How to make Turkish sour cherry drink, step by step

  1. Let the cherries weep (the step worth doing). Put the pitted cherries in a saucepan, pile the sugar on top, and leave them alone for 2 to 3 hours at room temperature. The sugar draws the juice out and you end up with a far deeper, more cherry-forward flavor. If you are in a hurry you can skip straight to the next step, but if you have the time, do this. It is the single thing that separates a good homemade vişne suyu from a flat one.
  2. Heat and dissolve. Add the water to the pan. Stir over medium heat until the sugar has fully dissolved, about 5 to 7 minutes.
  3. Simmer. Reduce the heat to low and let it gently bubble for 10 to 15 minutes, until the cherries have softened, collapsed, and given up their color and the liquid has reduced and thickened just slightly.
  4. Cool. Take the pan off the heat and let everything come down to room temperature. Do not rush this in the fridge while it is still hot.
  5. Strain. Pour the mixture through a fine-mesh strainer into a jug, pressing firmly on the cherries with the back of a spoon to squeeze out every last drop of juice. Discard the spent cherries (or save them to spoon over yogurt, they are too good to bin).
  6. Brighten. Stir in the lemon juice if you are using it.
  7. Serve. Chill for at least 30 minutes, then pour over plenty of ice. If your concentrate tastes very intense, top it up with a splash of cold water or soda water to lengthen it.

That is the whole thing.
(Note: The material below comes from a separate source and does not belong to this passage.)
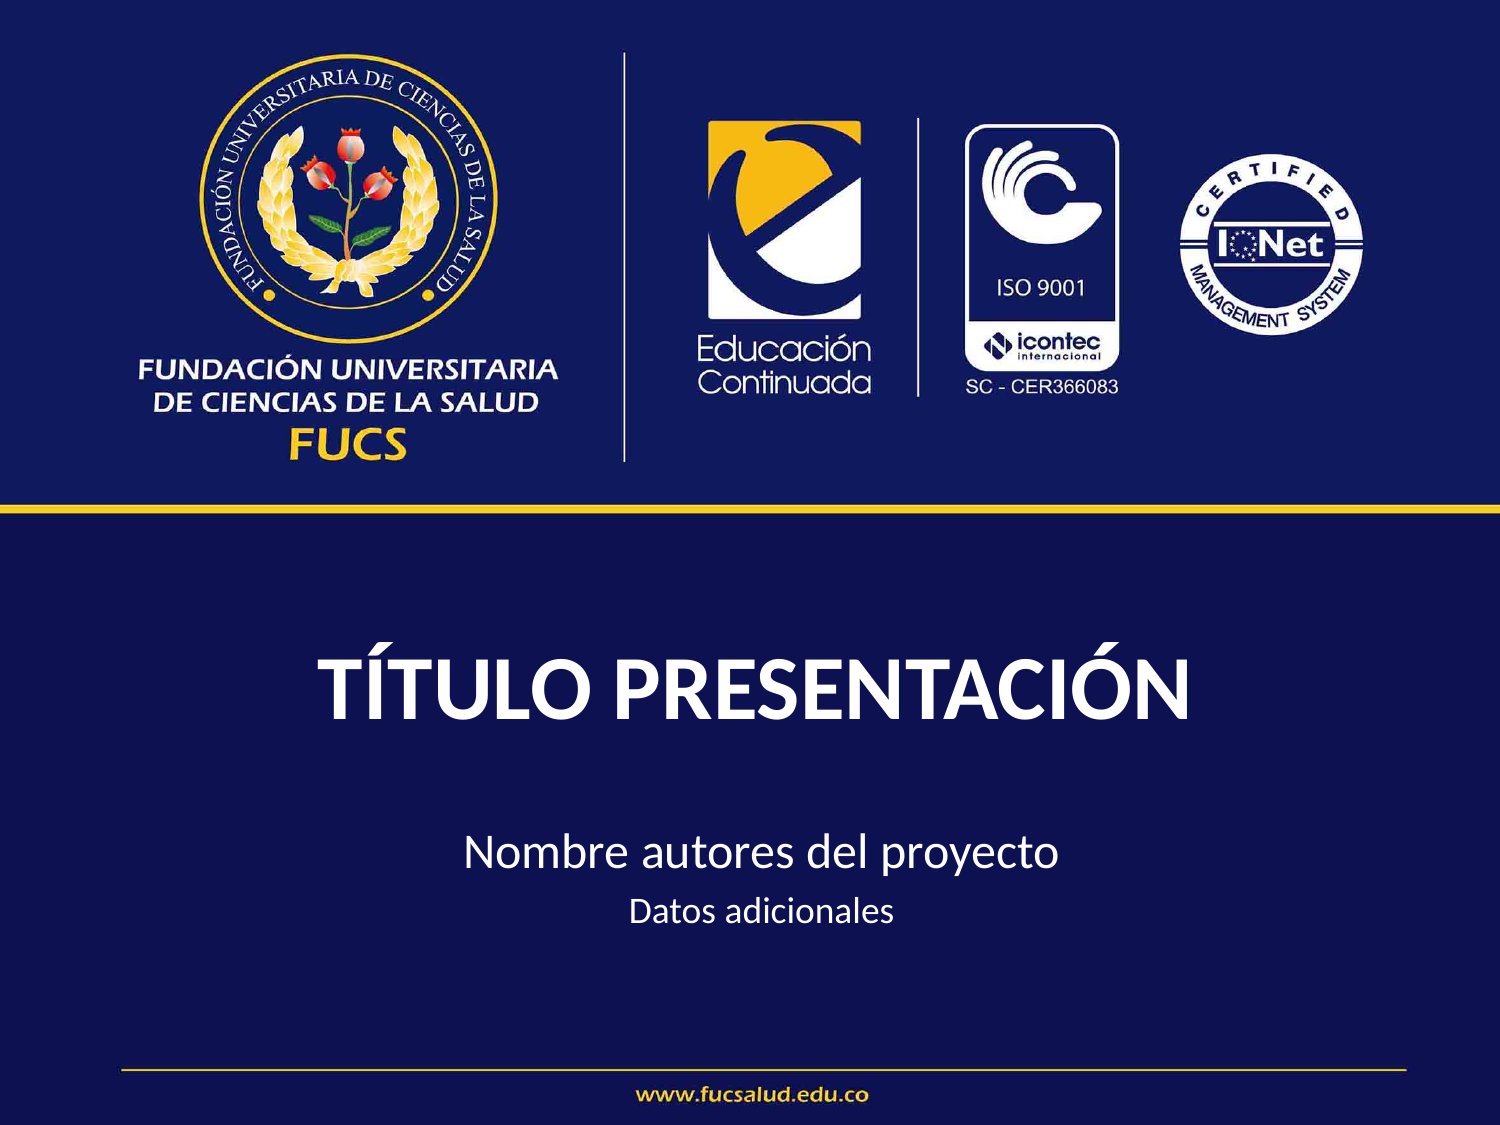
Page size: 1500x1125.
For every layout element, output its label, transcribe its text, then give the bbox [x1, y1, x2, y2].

picture [0, 0, 1500, 1125]
subtitle Nombre autores del proyecto Datos adicionales [112, 810, 1412, 1059]
title TÍTULO PRESENTACIÓN [112, 562, 1400, 804]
Cold, ruby red, sharp and refreshing.

Homemade vişne suyu served chilled over ice in a tall glass

Tips to get it right

A few honest pointers from making this more times than I can count.

  • Taste before you bottle. This is the rule that matters most. Sweetness is personal and cherries are inconsistent. Adjust sugar or lemon at the end, not the start.
  • Do not over-simmer. Long boiling dulls the fresh, tart edge and starts to taste cooked, almost jammy. You want bright, not stewed. Fifteen minutes is plenty.
  • Make it a concentrate. I deliberately keep mine strong, then dilute each glass with water, soda, or even sparkling water. It stores better and you control the strength.
  • It keeps well. Sealed in a clean bottle, the chilled juice holds for about five days in the fridge. You can also freeze the concentrate in batches and defrost a glass at a time.
  • For grown-ups. A small splash of vodka turns vişne suyu into a very easy summer cocktail, which is exactly how a lot of Istanbul households use the leftover concentrate.

How locals actually drink it

In Turkey, vişne suyu is not a one-off. It belongs to a whole family of sour cherry traditions. There is vişne reçeli, the sour cherry jam many Turks call the most iconic of all, and vişne hoşafı, a cold cherry compote that sits on the summer table as a palate cleanser between rich dishes. In Gaziantep they even build a kebab around sour cherries. The juice is the everyday, drink-it-anytime member of that family.

If you would rather taste the real thing before you cook, you have no shortage of options in the city. Order it with grilled meat at any of the best kebab restaurants in Istanbul, or look for it on the table at a proper Turkish breakfast spread, where chilled fruit juices are a fixture. It also belongs firmly in the wider world of Turkish drinks worth trying, next to ayran, şalgam, and Turkish coffee. And if you want to do the full deep dive into local flavors, our guide to the best foods and drinks in Istanbul is a good place to start.

Is sour cherry juice good for you?

It has a reputation in Turkey as a healthy drink, and there is something to it. Sour cherries are rich in antioxidants, and the juice is often credited with helping ease muscle soreness and supporting better sleep, which is why you will see tart cherry juice marketed to athletes worldwide. Just remember that homemade vişne suyu carries the sugar you put in it, so treat it as the refreshing treat it is rather than a health tonic, and you will enjoy it more.

Make a batch on the next hot afternoon, keep it cold in the fridge, and you will have the most authentically Turkish drink in the house ready whenever you want it. Once you have tasted it homemade, the canned version never quite measures up.